**RECORDS SUPPLIED**

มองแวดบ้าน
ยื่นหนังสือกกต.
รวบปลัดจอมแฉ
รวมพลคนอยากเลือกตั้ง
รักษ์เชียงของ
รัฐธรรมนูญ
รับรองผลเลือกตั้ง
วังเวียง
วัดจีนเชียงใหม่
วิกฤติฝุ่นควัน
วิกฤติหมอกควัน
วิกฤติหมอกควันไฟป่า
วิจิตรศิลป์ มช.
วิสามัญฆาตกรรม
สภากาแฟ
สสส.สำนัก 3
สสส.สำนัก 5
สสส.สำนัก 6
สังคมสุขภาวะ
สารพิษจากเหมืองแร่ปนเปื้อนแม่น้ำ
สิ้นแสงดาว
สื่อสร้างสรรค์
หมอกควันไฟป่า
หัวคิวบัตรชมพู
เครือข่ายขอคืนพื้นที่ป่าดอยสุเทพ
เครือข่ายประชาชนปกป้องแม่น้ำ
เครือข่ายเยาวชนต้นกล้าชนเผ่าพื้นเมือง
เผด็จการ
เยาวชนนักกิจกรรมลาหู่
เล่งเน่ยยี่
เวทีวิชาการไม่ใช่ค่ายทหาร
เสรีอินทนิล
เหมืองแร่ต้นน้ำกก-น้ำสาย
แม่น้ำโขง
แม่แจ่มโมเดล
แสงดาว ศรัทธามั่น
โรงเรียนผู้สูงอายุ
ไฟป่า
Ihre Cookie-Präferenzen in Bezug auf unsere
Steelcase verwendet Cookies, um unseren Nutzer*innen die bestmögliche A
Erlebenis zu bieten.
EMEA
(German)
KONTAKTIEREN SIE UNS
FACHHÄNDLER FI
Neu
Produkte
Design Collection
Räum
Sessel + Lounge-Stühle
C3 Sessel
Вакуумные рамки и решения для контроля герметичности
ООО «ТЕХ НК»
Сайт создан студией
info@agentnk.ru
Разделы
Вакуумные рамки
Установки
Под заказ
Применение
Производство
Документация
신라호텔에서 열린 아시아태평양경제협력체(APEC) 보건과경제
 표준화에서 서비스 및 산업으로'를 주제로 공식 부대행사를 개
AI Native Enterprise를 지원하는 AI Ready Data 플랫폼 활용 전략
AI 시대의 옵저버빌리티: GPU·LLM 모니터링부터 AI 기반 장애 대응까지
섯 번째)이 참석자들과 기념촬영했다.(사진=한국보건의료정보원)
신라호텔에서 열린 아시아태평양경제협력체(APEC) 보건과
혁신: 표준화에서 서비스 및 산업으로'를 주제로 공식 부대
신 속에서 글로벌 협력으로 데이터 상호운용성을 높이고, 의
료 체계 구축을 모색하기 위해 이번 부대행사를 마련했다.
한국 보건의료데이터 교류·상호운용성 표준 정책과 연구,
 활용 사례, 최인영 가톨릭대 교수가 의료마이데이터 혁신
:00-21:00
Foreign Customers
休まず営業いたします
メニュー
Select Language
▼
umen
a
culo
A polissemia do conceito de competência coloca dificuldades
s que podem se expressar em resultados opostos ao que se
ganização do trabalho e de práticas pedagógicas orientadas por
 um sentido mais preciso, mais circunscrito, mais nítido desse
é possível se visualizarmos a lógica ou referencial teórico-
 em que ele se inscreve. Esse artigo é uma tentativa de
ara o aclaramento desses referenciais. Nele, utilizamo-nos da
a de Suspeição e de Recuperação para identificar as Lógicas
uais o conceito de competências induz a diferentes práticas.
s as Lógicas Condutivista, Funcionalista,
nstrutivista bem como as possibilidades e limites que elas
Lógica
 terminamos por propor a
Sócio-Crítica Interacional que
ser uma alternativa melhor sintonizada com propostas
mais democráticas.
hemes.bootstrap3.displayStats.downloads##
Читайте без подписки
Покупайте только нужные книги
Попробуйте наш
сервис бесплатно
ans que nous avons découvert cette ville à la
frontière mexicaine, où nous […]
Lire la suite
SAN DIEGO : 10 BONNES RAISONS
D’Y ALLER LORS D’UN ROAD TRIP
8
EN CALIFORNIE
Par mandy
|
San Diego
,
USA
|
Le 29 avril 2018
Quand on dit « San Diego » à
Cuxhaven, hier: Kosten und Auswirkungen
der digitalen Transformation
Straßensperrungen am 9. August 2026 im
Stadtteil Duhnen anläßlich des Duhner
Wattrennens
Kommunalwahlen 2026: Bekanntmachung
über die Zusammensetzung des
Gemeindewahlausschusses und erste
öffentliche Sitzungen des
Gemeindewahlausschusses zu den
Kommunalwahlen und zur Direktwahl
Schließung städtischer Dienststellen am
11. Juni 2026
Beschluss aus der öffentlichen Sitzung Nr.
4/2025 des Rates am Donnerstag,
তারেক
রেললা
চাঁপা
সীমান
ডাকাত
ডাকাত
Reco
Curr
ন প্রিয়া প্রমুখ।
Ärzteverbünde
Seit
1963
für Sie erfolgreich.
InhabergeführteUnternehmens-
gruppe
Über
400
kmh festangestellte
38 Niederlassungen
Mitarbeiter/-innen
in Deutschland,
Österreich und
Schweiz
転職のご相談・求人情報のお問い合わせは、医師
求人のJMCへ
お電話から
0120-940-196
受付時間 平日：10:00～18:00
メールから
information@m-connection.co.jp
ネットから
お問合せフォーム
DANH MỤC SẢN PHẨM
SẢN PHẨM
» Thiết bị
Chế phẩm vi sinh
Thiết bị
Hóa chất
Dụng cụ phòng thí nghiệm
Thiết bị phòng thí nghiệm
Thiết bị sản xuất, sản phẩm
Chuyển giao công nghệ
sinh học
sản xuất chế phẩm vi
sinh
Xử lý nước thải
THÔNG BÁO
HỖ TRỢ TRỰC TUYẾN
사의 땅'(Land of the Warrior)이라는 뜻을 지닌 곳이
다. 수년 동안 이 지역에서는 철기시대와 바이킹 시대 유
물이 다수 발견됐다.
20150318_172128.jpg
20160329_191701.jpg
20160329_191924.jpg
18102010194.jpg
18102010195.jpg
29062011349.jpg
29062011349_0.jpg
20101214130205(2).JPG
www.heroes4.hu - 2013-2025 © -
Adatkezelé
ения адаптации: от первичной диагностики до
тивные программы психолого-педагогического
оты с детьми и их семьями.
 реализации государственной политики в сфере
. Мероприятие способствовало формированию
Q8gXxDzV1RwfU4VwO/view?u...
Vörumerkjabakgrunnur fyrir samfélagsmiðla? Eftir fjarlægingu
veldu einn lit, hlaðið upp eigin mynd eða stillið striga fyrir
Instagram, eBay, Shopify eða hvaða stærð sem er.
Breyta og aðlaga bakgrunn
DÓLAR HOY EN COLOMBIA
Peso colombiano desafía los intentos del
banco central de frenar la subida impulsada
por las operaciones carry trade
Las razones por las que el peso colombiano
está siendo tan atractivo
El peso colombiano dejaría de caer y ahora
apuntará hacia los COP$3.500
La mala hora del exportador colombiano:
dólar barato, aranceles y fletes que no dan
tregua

**TASK DIRECTIONS**
A verbatim output of all the data above is needed.

**OUTPUT FOR THIS EXERCISE**
มองแวดบ้าน
ยื่นหนังสือกกต.
รวบปลัดจอมแฉ
รวมพลคนอยากเลือกตั้ง
รักษ์เชียงของ
รัฐธรรมนูญ
รับรองผลเลือกตั้ง
วังเวียง
วัดจีนเชียงใหม่
วิกฤติฝุ่นควัน
วิกฤติหมอกควัน
วิกฤติหมอกควันไฟป่า
วิจิตรศิลป์ มช.
วิสามัญฆาตกรรม
สภากาแฟ
สสส.สำนัก 3
สสส.สำนัก 5
สสส.สำนัก 6
สังคมสุขภาวะ
สารพิษจากเหมืองแร่ปนเปื้อนแม่น้ำ
สิ้นแสงดาว
สื่อสร้างสรรค์
หมอกควันไฟป่า
หัวคิวบัตรชมพู
เครือข่ายขอคืนพื้นที่ป่าดอยสุเทพ
เครือข่ายประชาชนปกป้องแม่น้ำ
เครือข่ายเยาวชนต้นกล้าชนเผ่าพื้นเมือง
เผด็จการ
เยาวชนนักกิจกรรมลาหู่
เล่งเน่ยยี่
เวทีวิชาการไม่ใช่ค่ายทหาร
เสรีอินทนิล
เหมืองแร่ต้นน้ำกก-น้ำสาย
แม่น้ำโขง
แม่แจ่มโมเดล
แสงดาว ศรัทธามั่น
โรงเรียนผู้สูงอายุ
ไฟป่า
Ihre Cookie-Präferenzen in Bezug auf unsere
Steelcase verwendet Cookies, um unseren Nutzer*innen die bestmögliche A
Erlebenis zu bieten.
EMEA
(German)
KONTAKTIEREN SIE UNS
FACHHÄNDLER FI
Neu
Produkte
Design Collection
Räum
Sessel + Lounge-Stühle
C3 Sessel
Вакуумные рамки и решения для контроля герметичности
ООО «ТЕХ НК»
Сайт создан студией
info@agentnk.ru
Разделы
Вакуумные рамки
Установки
Под заказ
Применение
Производство
Документация
신라호텔에서 열린 아시아태평양경제협력체(APEC) 보건과경제
 표준화에서 서비스 및 산업으로'를 주제로 공식 부대행사를 개
AI Native Enterprise를 지원하는 AI Ready Data 플랫폼 활용 전략
AI 시대의 옵저버빌리티: GPU·LLM 모니터링부터 AI 기반 장애 대응까지
섯 번째)이 참석자들과 기념촬영했다.(사진=한국보건의료정보원)
신라호텔에서 열린 아시아태평양경제협력체(APEC) 보건과
혁신: 표준화에서 서비스 및 산업으로'를 주제로 공식 부대
신 속에서 글로벌 협력으로 데이터 상호운용성을 높이고, 의
료 체계 구축을 모색하기 위해 이번 부대행사를 마련했다.
한국 보건의료데이터 교류·상호운용성 표준 정책과 연구,
 활용 사례, 최인영 가톨릭대 교수가 의료마이데이터 혁신
:00-21:00
Foreign Customers
休まず営業いたします
メニュー
Select Language
▼
umen
a
culo
A polissemia do conceito de competência coloca dificuldades
s que podem se expressar em resultados opostos ao que se
ganização do trabalho e de práticas pedagógicas orientadas por
 um sentido mais preciso, mais circunscrito, mais nítido desse
é possível se visualizarmos a lógica ou referencial teórico-
 em que ele se inscreve. Esse artigo é uma tentativa de
ara o aclaramento desses referenciais. Nele, utilizamo-nos da
a de Suspeição e de Recuperação para identificar as Lógicas
uais o conceito de competências induz a diferentes práticas.
s as Lógicas Condutivista, Funcionalista,
nstrutivista bem como as possibilidades e limites que elas
Lógica
 terminamos por propor a
Sócio-Crítica Interacional que
ser uma alternativa melhor sintonizada com propostas
mais democráticas.
hemes.bootstrap3.displayStats.downloads##
Читайте без подписки
Покупайте только нужные книги
Попробуйте наш
сервис бесплатно
ans que nous avons découvert cette ville à la
frontière mexicaine, où nous […]
Lire la suite
SAN DIEGO : 10 BONNES RAISONS
D’Y ALLER LORS D’UN ROAD TRIP
8
EN CALIFORNIE
Par mandy
|
San Diego
,
USA
|
Le 29 avril 2018
Quand on dit « San Diego » à
Cuxhaven, hier: Kosten und Auswirkungen
der digitalen Transformation
Straßensperrungen am 9. August 2026 im
Stadtteil Duhnen anläßlich des Duhner
Wattrennens
Kommunalwahlen 2026: Bekanntmachung
über die Zusammensetzung des
Gemeindewahlausschusses und erste
öffentliche Sitzungen des
Gemeindewahlausschusses zu den
Kommunalwahlen und zur Direktwahl
Schließung städtischer Dienststellen am
11. Juni 2026
Beschluss aus der öffentlichen Sitzung Nr.
4/2025 des Rates am Donnerstag,
তারেক
রেললা
চাঁপা
সীমান
ডাকাত
ডাকাত
Reco
Curr
ন প্রিয়া প্রমুখ।
Ärzteverbünde
Seit
1963
für Sie erfolgreich.
InhabergeführteUnternehmens-
gruppe
Über
400
kmh festangestellte
38 Niederlassungen
Mitarbeiter/-innen
in Deutschland,
Österreich und
Schweiz
転職のご相談・求人情報のお問い合わせは、医師
求人のJMCへ
お電話から
0120-940-196
受付時間 平日：10:00～18:00
メールから
information@m-connection.co.jp
ネットから
お問合せフォーム
DANH MỤC SẢN PHẨM
SẢN PHẨM
» Thiết bị
Chế phẩm vi sinh
Thiết bị
Hóa chất
Dụng cụ phòng thí nghiệm
Thiết bị phòng thí nghiệm
Thiết bị sản xuất, sản phẩm
Chuyển giao công nghệ
sinh học
sản xuất chế phẩm vi
sinh
Xử lý nước thải
THÔNG BÁO
HỖ TRỢ TRỰC TUYẾN
사의 땅'(Land of the Warrior)이라는 뜻을 지닌 곳이
다. 수년 동안 이 지역에서는 철기시대와 바이킹 시대 유
물이 다수 발견됐다.
20150318_172128.jpg
20160329_191701.jpg
20160329_191924.jpg
18102010194.jpg
18102010195.jpg
29062011349.jpg
29062011349_0.jpg
20101214130205(2).JPG
www.heroes4.hu - 2013-2025 © -
Adatkezelé
ения адаптации: от первичной диагностики до
тивные программы психолого-педагогического
оты с детьми и их семьями.
 реализации государственной политики в сфере
. Мероприятие способствовало формированию
Q8gXxDzV1RwfU4VwO/view?u...
Vörumerkjabakgrunnur fyrir samfélagsmiðla? Eftir fjarlægingu
veldu einn lit, hlaðið upp eigin mynd eða stillið striga fyrir
Instagram, eBay, Shopify eða hvaða stærð sem er.
Breyta og aðlaga bakgrunn
DÓLAR HOY EN COLOMBIA
Peso colombiano desafía los intentos del
banco central de frenar la subida impulsada
por las operaciones carry trade
Las razones por las que el peso colombiano
está siendo tan atractivo
El peso colombiano dejaría de caer y ahora
apuntará hacia los COP$3.500
La mala hora del exportador colombiano:
dólar barato, aranceles y fletes que no dan
tregua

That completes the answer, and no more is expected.